Just months after the choking death of Eric Garner at the hands of New York City police officers, the NYPD’s commissioner has called for a “fundamental shift in the culture of the department.” Commissioner Bill Bratton, the head of the nation’s largest police force, testified during a city council hearing Monday that the NYPD is looking for ways to bolster training in the use of force for patrol officers and that the department is committed to addressing concerns that officers disproportionately stop and use force against Black and Latino residents.

“We are committed to constitutional and respectful policing,” Bratton said during the hearing.

Garner’s chokehold killing by an NYPD officer in mid-July after he was stopped for selling “loosies,”— single, untaxed cigarettes—sparked anger and greater scrutiny of the department’s bolstered broken windows policing strategy, in which officers aggressively attack minor offenses with the aim of suppressing other crimes.

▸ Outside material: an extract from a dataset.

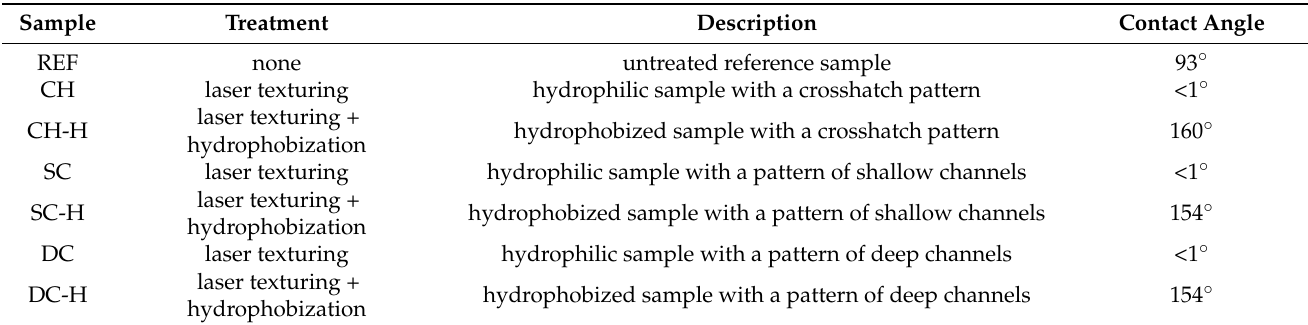
Table 2. List of samples used in the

The strategy, a hold-over from the uber-violent New York City of decades past, was invigorated by Commissioner Bill Bratton, who in the 1990s served as commissioner under Mayor Rudy Giulliani and was an original architect of broken windows. Garner’s killing, ruled a homicide by the medical examiner and the police killing of teenager Michael Brown in Ferguson, Mo. on Aug. 9, has sparked national outrage and a call for greater accountability on the part of police who kill civilians.

Both Garner and Brown were African-American and unarmed at the time of their deaths.

“If you don’t address the race and class issues, which are at the core of the issues between the police and the community, and if you don’t focus on the history there you’re not addressing the fundamental problems,” said Jumaane Williams, a New York City councilman who represents Brooklyn and sits on the council’s public safety committee.